Олег крайне эмоционально реагировал на все, что поступало в "уголовное" на работу. Для среднестатистического гражданина обширная эмпатия являлась практически нормой, для опера — недопустимой помехой. Град еще по-божески с Савранем обошелся, не расписывая в рапорте всех тех бестолковых эмо-трюков, что он вытворял при штурме. В "дежурке", Сергей слышал от других сотрудников, Олег тоже выдавал "козыри", но, видимо, не столь критические, раз еще работал.
— Ну, помню, конечно, — отозвался Руденко.
— Знал, что он женат?
Погружаясь в короткие раздумья, Михаил неосознанно свел брови и пожал губы.
— Да вроде нет…
— Я тоже.
— А в чем проблема, собственно?
— Женат он на моей… — придать Доминике Кузнецовой какой-либо статус перед кем-то другим не сразу получилось. — Саврань женат на моей женщине. To есть, мы с ней — до него. Я не знал. Назад ее теперь надо, — все свои слова сопровождал жестикуляцией. Закончив, тяжело выдохнул, понимая, что перспективы вырисовываются не самые радужные. — Мадам, блин… — растянул старое прозвище Ники убитым хриплым голосом, словно ее вина в том, что они тогда расстались.
Понимал, что не прав. Если бы кто-то напрямую спросил, так бы и сказал, что виноват только он. Но в такие минуту, как эта, когда в груди все скручивало от абсолютно несуразной и неоправданной обиды, что не ждала со свадьбой до того угла, за которым сама обещала с ним встретиться, позволял себе злиться.
— А-а, — протянул Руденко совсем растерянно, явно не в силах сложить весь каламбур в одно целое. — Помню, приходила к нему в больницу какая-то светловолосая, маленькая… Пару раз встречал.
В дверь постучали, а Градский даже моргнуть не сразу смог.
— Войдите, — рявкнул, захлопывая крышку ноутбука.
Дверь дернулась, и в проеме показалась приметная во всех смыслах, но больше все-таки вширь, фигура начальника отделения. Ничто не обязывало Головко стучать, перед тем как войти, но он, выражаясь его же словами, бдил правовую дисциплину. С порога покрываясь разноцветными пятнами, полковник недобро глянул на подчиненных.
— А чего это мы тут так глотку рвем, Градский? Разве подобным тоном приглашают войти?!
— Вам показалось, товарищ подполковник. Сквозняк.
— Мне показалось? — коротко хохотнул тот, используя в гневе свойственный его характеру сарказм. — Значит, от сквозняка твой бас высоту набирает и быстрее к двери долетает?
— Так точно, товарищ подполковник.
Головко сердито махнул рукой. Прошел к окну, как делал всегда, когда собирался толкнуть речь для подчиненных. Заложил руки за спину, слабым захватом сцепил кисти.

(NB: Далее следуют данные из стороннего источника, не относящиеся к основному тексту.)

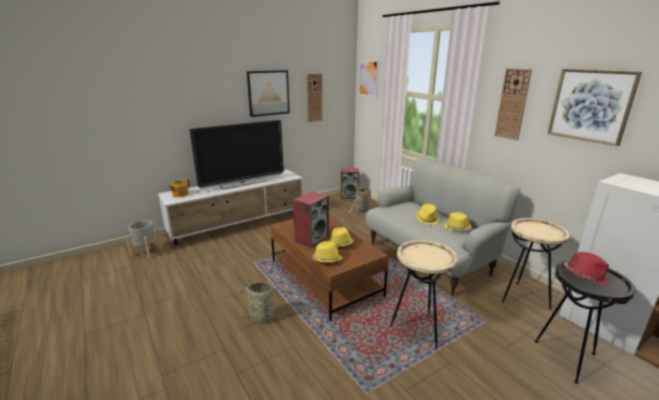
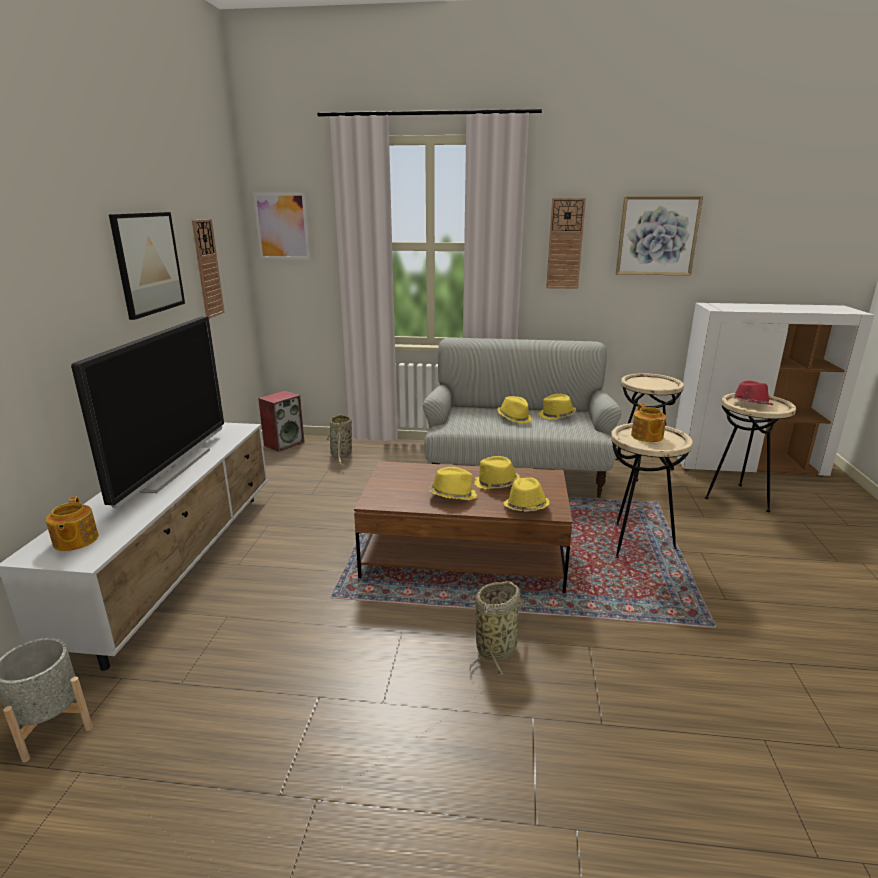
camera: 50 degrees left, 0 degrees up
speaker [293,191,329,248] -> yellow hat [428,467,477,500]
black side table [535,261,636,384] -> beige side table [705,393,796,512]
none -> teapot [631,404,666,442]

— На следующей неделе к нам в отделение приезжают два "погона" из Киева. Наблюдать, проверять, курировать поправки в работе, если потребуется… Смотрите мне, чтобы все было идеально! Никаких опозданий, Руденко! Никакого мата, Градский! И, уж конечно, никаких подружек, — совершенно без надобности припомнил, как в самом начале службы Сергея застал его в кабинете с полуголой девицей.

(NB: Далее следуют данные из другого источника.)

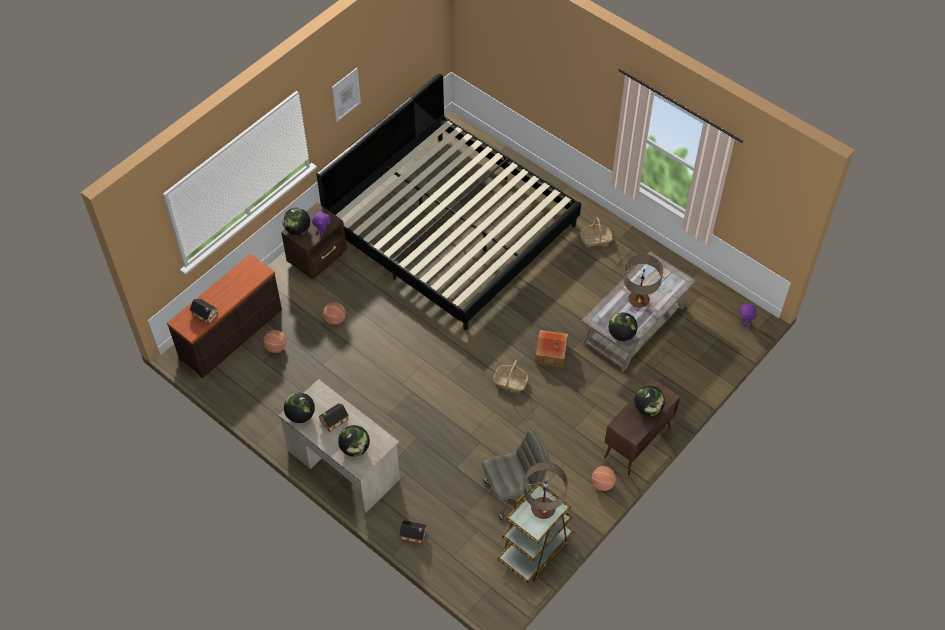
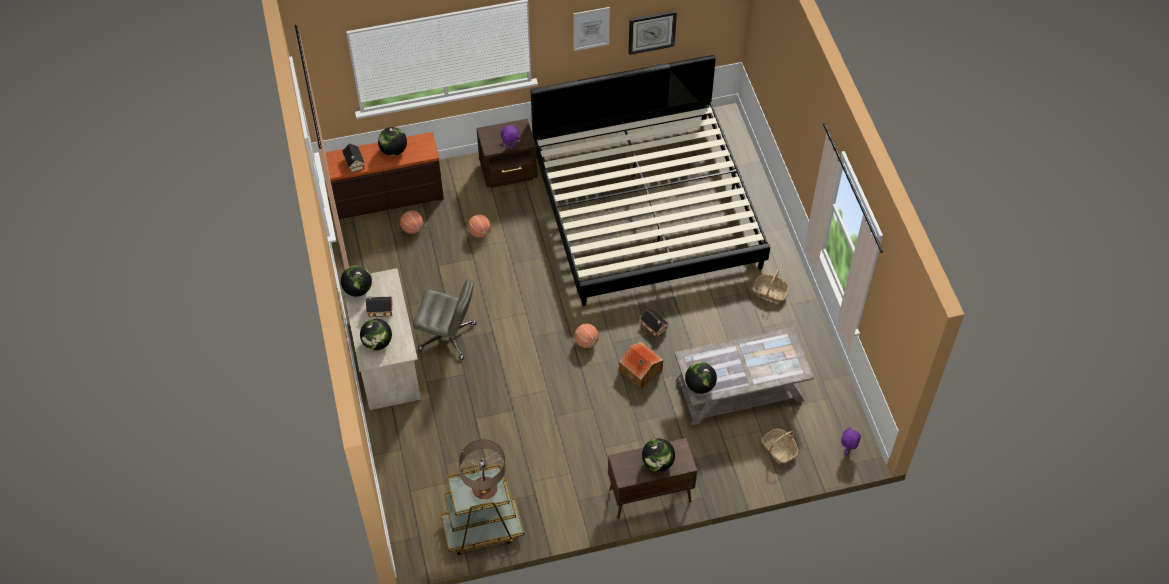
camera: 35 degrees right, 0 degrees up
globe [283,208,310,235] -> globe moved to [378,127,407,156]
toy house [399,520,427,544] -> toy house moved to [640,309,669,338]
grey office chair [482,429,549,520] -> grey office chair moved to [413,280,477,360]
basket [494,360,528,392] -> basket moved to [761,429,799,464]
basketball [592,466,616,491] -> basketball moved to [574,324,599,348]
table lamp [623,254,663,308] -> none
none -> wall clock [628,11,677,55]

Один-единственный раз случилось. Девушка проходила по какому-то делу свидетелем. Все уже закончилось, когда она вдруг снова приперлась, выждала, чтобы наедине с Градским остаться, и стянула с себя майку. Он-то здесь каким боком виноват? Он, может, и смотрел на нее каким-то неподобающим образом, но уж точно не просил раздеваться.
— А где Перекатов? — недовольно оглянулся Головко.
— Так обед, товарищ подполковник. Он в кафе вышел, — негромко пояснил Руденко.
— И что? У вас завал по всем фронтам! Можно же и на рабочем месте перекусить, а не по каф-э-э шастать, — передернул крупными плечами. — Мажор, а ты уже пожрал?
Сергей лишь кивнул, теряя к начальству всякий интерес. Повернув запястье, поправил массивный браслет часов.
Стрелки указывали, что через четыре часа и пару десятков минут он, наконец, встретится с Доминикой. Мысли об этом сводили с ума, начиная с половины пятого утра. Едва открыл глаза, понял, что больше уже не уснет. Мерил квартиру шагами, пил кофе, хотя ни в каких дополнительных допингах, на самом деле, не нуждался, и… думал, думал, думал…
— Градский пожрал, — со смехом поддакнул Миша. — Он, как пылесос, все смел. Пять минут, и ничего нет.